The annual species is erect, many branched, forming fields of plants up to 400 mm (15 or 16 inches) in height. The leaves of Brachyscome iberidifolia are fully divided, each having long and narrow segments from the midrib. The ray florets are varied in colour, white through pink and blue to violet. The typical daisy arrangement is seen in the flower head, which appear between August and May in endemic examples.

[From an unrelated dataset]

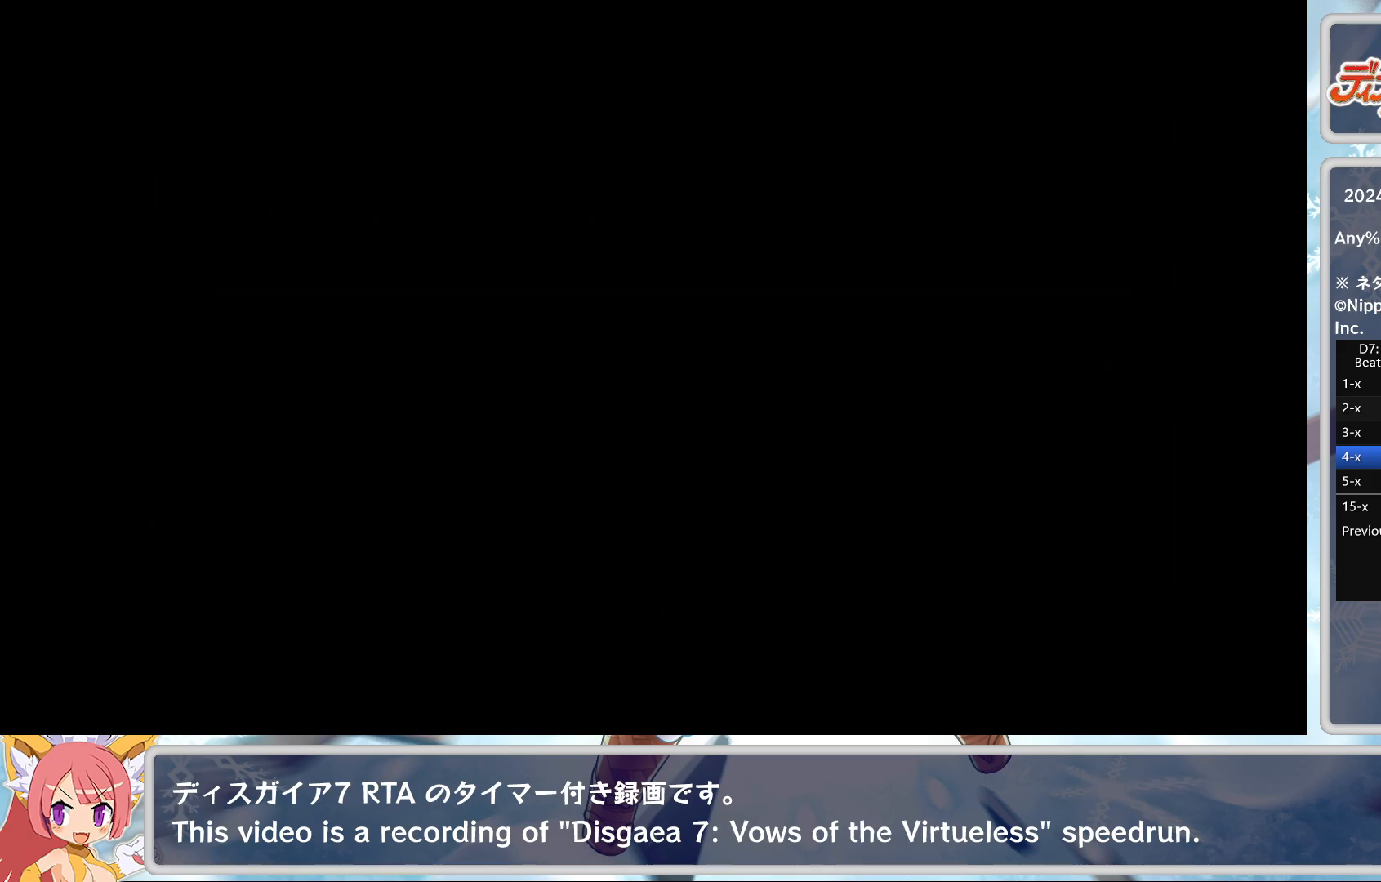
{"buttons": ["TRIANGLE"], "left_stick": "center", "events": [[33, "TRIANGLE", "down"], [217, "TRIANGLE", "up"], [267, "TRIANGLE", "down"], [367, "TRIANGLE", "up"], [433, "TRIANGLE", "down"]]}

The plant still appears as 'Brachycome iberidifolia; the generic name was reverted to include the 's' in the original publication.

It was first described as Brachycome iberidifolia by George Bentham in 1837.

== Distribution ==
The species is widespread, can be found on sands or clay, and is tolerant of salinity. It favours watercourses and depressions near granite, but is widespread on sandhills and other harsh coastal environments e.g. north to the Pilbara region, extending into Murchison, Gascoyne, Coolgardie regions, and recorded in the Gibson Desert. There are numerous records of it being found in the coastal regions of the west and south of Western Australia; it has also been found in the Abrolhos at East Wallabi Island.

It is often found amongst the mosaic of wildflowers which appear in the heaths, woodlands, and plains of Western Australia.

== Cultivation ==
Often cultivated and grown from seeds. Cultivars include 'Blue Star'.